MAPS: Preserving Vision-Language Representations via Module-Wise Proximity Scheduling for Better Vision-Language-Action Generalization
Chengyue Huang, Mellon M. Zhang, Robert Azarcon, Glen Chou, Zsolt Kira
TL;DR
MAPS tackles the generalization gap in Vision-Language-Action models by introducing Module-Wise Proximity Scheduling, a lightweight, architecture-aware robust fine-tuning framework. It replaces a single global regularization strength with a linear, layer-wise decay of proximity to pretrained weights, tightly anchoring early visual priors (DINOv2) while progressively allowing higher-level language components to adapt to action grounding. Through extensive experiments on SimplerEnv, CALVIN, LIBERO, and real-world Franka Panda tasks across multiple backbones, MAPS delivers consistent ID and out-of-distribution (OOD) gains, sometimes up to +30% in challenging settings, without adding data or parameters.

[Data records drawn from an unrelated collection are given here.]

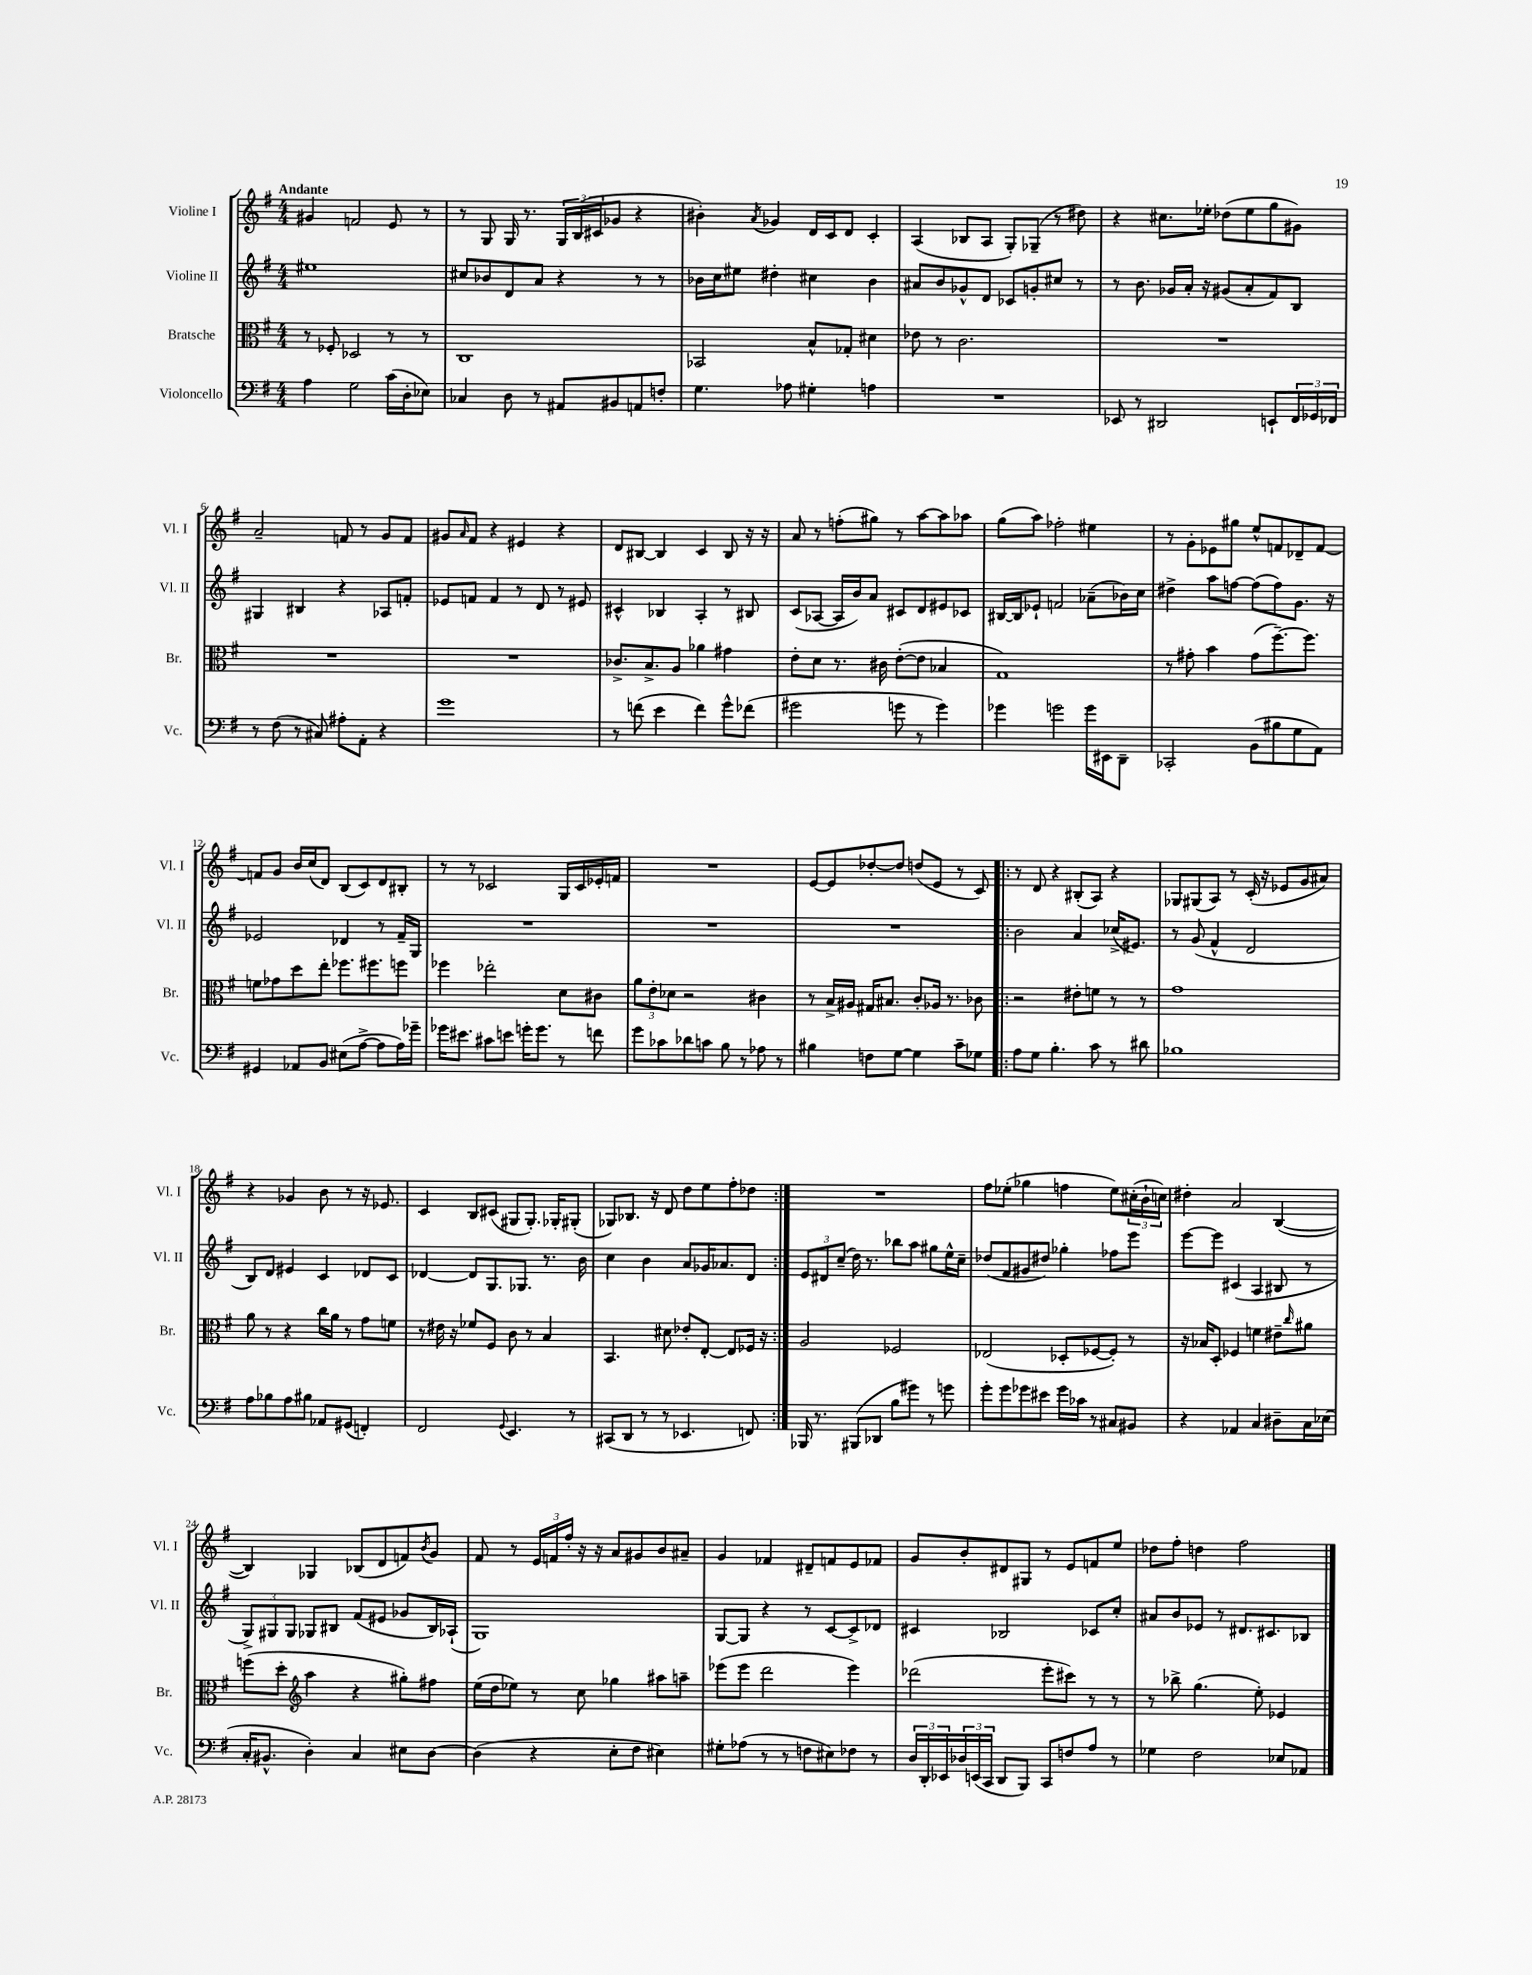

**kern	**kern	**kern	**kern
*staff4	*staff3	*staff2	*staff1
*clefF4	*clefC3	*clefG2	*clefG2
*k[f#]	*k[f#]	*k[f#]	*k[f#]
*M4/4	*M4/4	*M4/4	*M4/4
4A	8r	1ee#	4g#
.	8F-'	.	.
2G	2D-	.	2f
(16c	8r	.	8e
16D'	.	.	.
8E-)	8r	.	8r
=	=	=	=
4C-	1C	8cc#	8r
.	.	8b-	8G
8D	.	8d	16G
.	.	.	8.r
8r	.	8a	.
8AA#	.	4r	24G
.	.	.	(24B
.	.	.	24c#
8BB#	.	.	8g-
8AA	.	8r	4r
8F'	.	8r	.
=	=	=	=
4.G	2BB-	16b-	4b#')
.	.	16cc	.
.	.	8ee#	.
.	.	.	8qa
.	.	4dd#'	4g-
8A-	.	.	.
4G#'	8B^^	4cc#	16d
.	.	.	16c
.	8G-'	.	8d
4A	4d#	4b-	4c'
=	=	=	=
1r	8e-	8a#	(4A
.	8r	8b	.
.	2.c	8g-^^	8B-
.	.	8d	8A
.	.	8c-	8G')
.	.	8g'	(8G-~
.	.	8cc#	8r
.	.	8r	8dd#)
=	=	=	=
8EE-	1r	8r	4r
8r	.	8.b	.
2DD#	.	.	8.cc#
.	.	16g-	.
.	.	16a'	.
.	.	16r	16ee-'
.	.	(8g#	(8dd-
.	.	8a'	8ee-
8EE`	.	8f#)	8gg
24FF#	.	8B	8g#)
24GG-	.	.	.
24FF-	.	.	.
=	=	=	=
8r	1r	4G#	2a~
(8F#	.	.	.
8r	.	4B#	.
8C#)	.	.	.
8A#'	.	4r	8f
8AA'	.	.	8r
4r	.	8A-	8g
.	.	8f'	8f
=	=	=	=
1g	1r	8e-	8g#
.	.	.	16qqa
.	.	8f	8f#
.	.	4f	4r
.	.	8r	4e#
.	.	8d	.
.	.	8r	4r
.	.	8e#	.
=	=	=	=
8r	8.c-^	4c#^^	8d
(8f	.	.	[8B#
.	8.B^	.	.
4e	.	4B-	4B#]
.	8A	.	.
4f)	4a-	4A'	4c
8g^^	4g#	8r	8B#
(8f-	.	8B#	16r
.	.	.	16r
=	=	=	=
2g#	8e'	(8c	8a
.	8d	[8A-	8r
.	8.r	16A-]	(8ff'
.	.	16b)	.
.	.	8a	8gg#)
.	16c#	.	.
8g	([8e'	8c#	8r
8r	8e]	8d	[8aa
4g)	4B-	8e#	8aa]
.	.	8c-	8aa-
=	=	=	=
4g-	1G)	[16B#	(8gg
.	.	16B#]	.
.	.	8e-`	8aa)
2g	.	2f	2ff-'
16g	.	(8a-~	4ee#
16EE#	.	.	.
8DD~	.	16b-)	.
.	.	16cc	.
=	=	=	=
2CC-'	8r	4dd#^	8r
.	8g#'	.	8g'
.	4b	8aa	8e-
.	.	[8ff	8gg#
(8BB	(8g#	(8ff]	8ee^^
8B#	[8.ff#~)	8ff)	8f
8G	.	8.g	8d-~
.	8.ff#]	.	.
8AA)	.	.	[8f
.	.	16r	.
=	=	=	=
4GG#	8f	2e-	8f]
.	8g-	.	8g
8AA-	8dd	.	16b
.	.	.	(16cc
8BB	8ee'	.	8d)
(8E#	8.ff-	4d-	(8B
[8A^	.	.	8c)
.	8.ff#	.	.
8A]	.	8r	8d
16A)	8ff	16f#~	8B#'
16g-~	.	16G	.
=	=	=	=
16g-	4ff-	1r	8r
8.e#	.	.	.
.	.	.	8r
8c#	2ee-'	.	2c-
8e	.	.	.
16g'	.	.	.
8.g	.	.	.
8r	8d	.	16G
.	.	.	16c-
8f	8c#	.	16e-'
.	.	.	16f
=	=	=	=
8g	12a	1r	1r
.	12e'	.	.
8c-	.	.	.
.	12d-	.	.
8d-	2r	.	.
8c	.	.	.
8B	.	.	.
8r	.	.	.
8A-	4c#	.	.
8r	.	.	.
=	=	=	=
4B#	8r	1r	[8e
.	16B^	.	8e]
.	16A#	.	.
8F	16G#	.	[8dd-'
.	8.B#	.	.
[8G	.	.	8dd-]
4G]	8c'	.	(8dd
.	16A-	.	8e
.	8.r	.	.
8c~	.	.	8r
8G-	8c-	.	8c)
=!|:	=!|:	=!|:	=!|:
8A	2r	2b	8r
8G	.	.	8d
4.B'	.	.	4r
.	8e#'	4a	(8B#'
8c	8f	.	8A)
8r	8r	(16cc-^	4r
.	.	8.e#)	.
8d#	8r	.	.
=	=	=	=
1B-	1g	8r	8G-
.	.	(8g	(8G#
.	.	4f#^^	8A)
.	.	.	8r
.	.	2d	(16c'
.	.	.	16r
.	.	.	8e-
.	.	.	8g
.	.	.	8a#)
=	=	=	=
8A	8a	8B)	4r
8B-	8r	8d	.
8A	4r	4e#	4g-
8B#	.	.	.
8AA-	16cc	4c	8b
.	16a	.	.
(8GG#	8r	.	8r
4FF')	8g	8d-	16r
.	.	.	8.e-
.	8f	8c	.
=	=	=	=
2FF#	8r	[4d-	4c
.	16e#	.	.
.	16r	.	.
.	8f-	8d-]	8B
.	8F#	8.G	(8c#
8qqGG	.	.	.
4.EE	8c	.	8G#
.	.	8.G-	.
.	8r	.	8.G#')
.	4B	8.r	.
.	.	.	16G-'
8r	.	.	(8G#'
.	.	16b	.
=	=	=	=
(8CC#	4.BB	4cc	8G-)
8DD	.	.	8.B-
8r	.	4b	.
.	.	.	16r
8r	8d#	.	8d
4.EE-	8e-'	8a	8dd
.	[8E'	16g-	8ee
.	.	8.a-	.
.	8E]	.	8ff#'
8FF)	16F-	8d	8dd-
.	16r	.	.
=:|!	=:|!	=:|!	=:|!
16BBB-	2A	12e	1r
8.r	.	.	.
.	.	12d#	.
.	.	(12cc~	.
(8BBB#	.	16dd)	.
.	.	8.r	.
8DD-	.	.	.
8B	2F-	8bb-	.
8g#)	.	8aa	.
8r	.	8gg#	.
8g	.	16ee^^	.
.	.	16cc~	.
=	=	=	=
8g'	(2E-	(8dd-	8ff#
8g	.	8f#	(8ee-'
8g-	.	8g#	4gg-
8e#	.	8dd#)	.
16g-	8D-'	4gg-'	4ff
16c-	.	.	.
8r	[8F-	.	.
8C#	8F-'])	8ff-	8ee-)
8BB#	8r	8eee	(24cc#'
.	.	.	24b`
.	.	.	24cc)
=	=	=	=
4r	16r	[8eee	4dd#'
.	16B-	.	.
.	8D'	8eee]	.
4AA-	4F-	(4c#	2a
4C	4f	4A	.
8D#~	8e#~	8B#	([4B
.	16qqcc	.	.
16C	8a#	8r	.
(16E-	.	.	.
=	=	=	=
16C'	(8ff	12G^)	4B])
8.BB#^^	.	.	.
.	.	12G#	.
.	8dd'	.	.
.	.	12G#	.
*	*clefG2	*	*
4D')	4aa	8G-	4G-
.	.	8B#	.
4C	4r	(8f#	(8B-
.	.	8e#	8d
8E#	8gg#')	8g-	8f)
.	.	.	8qb
[8D	8ff#	16B#)	8g
.	.	(16A-`	.
=	=	=	=
(4D]	(16ee	1G)	8f#
.	16dd	.	.
.	8ee-)	.	8r
4r	8r	.	24e
.	.	.	24f
.	.	.	24ff#'
.	8cc	.	16r
.	.	.	16r
8E'	4gg-	.	8a
8F#	.	.	8g#
4E#)	8aa#	.	8b
.	8aa~	.	8a#~
=	=	=	=
8G#'	(8eee-	[8G	4g
(8A-	8eee-	8G]	.
8r	2ddd	4r	4f-
8r	.	.	.
8F	.	8r	8d#~
8E#)	.	[8c	8f
8F-	4eee-)	8c^]	8e
8r	.	8d-	8f-
=	=	=	=
24D	(2ddd-	4c#	8g
24DD'	.	.	.
24EE-	.	.	.
24D-	.	.	8b'
(24EE	.	.	.
24CC	.	.	.
8DD	.	2B-	8d#
8BBB)	.	.	8G#
8CC	8eee'	.	8r
8F	8ccc#)	.	8e
8A	8r	8c-	8f
8r	8r	8cc'	8ee
=	=	=	=
4G-	8r	8a#	8dd-
.	8bb-^	8b	8ff#'
2F#	(4.gg	8e-	4dd
.	.	8r	.
.	.	8.d#	2ff#
.	8ee')	.	.
.	.	8.c#	.
8E-	4e-	.	.
8AA-	.	8B-	.
==	==	==	==
*-	*-	*-	*-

The approach emphasizes empirically discovered hierarchies in module importance and demonstrates that guided proximity to pretrained Vision-Language Models is a simple yet powerful principle for scalable VLA generalization.
Abstract
Vision-Language-Action (VLA) models inherit strong priors from pretrained Vision-Language Models (VLMs), but naive fine-tuning often disrupts these representations and harms generalization. Existing fixes -- freezing modules or applying uniform regularization -- either overconstrain adaptation or ignore the differing roles of VLA components. We present MAPS (Module-Wise Proximity Scheduling), the first robust fine-tuning framework for VLAs. Through systematic analysis, we uncover an empirical order in which proximity constraints should be relaxed to balance stability and flexibility. MAPS linearly schedules this relaxation, enabling visual encoders to stay close to their pretrained priors while action-oriented language layers adapt more freely. MAPS introduces no additional parameters or data, and can be seamlessly integrated into existing VLAs. Across MiniVLA-VQ, MiniVLA-OFT, OpenVLA-OFT, and challenging benchmarks such as SimplerEnv, CALVIN, LIBERO, as well as real-world evaluations on the Franka Emika Panda platform, MAPS consistently boosts both in-distribution and out-of-distribution performance (up to +30%). Our findings highlight empirically guided proximity to pretrained VLMs as a simple yet powerful principle for preserving broad generalization in VLM-to-VLA transfer.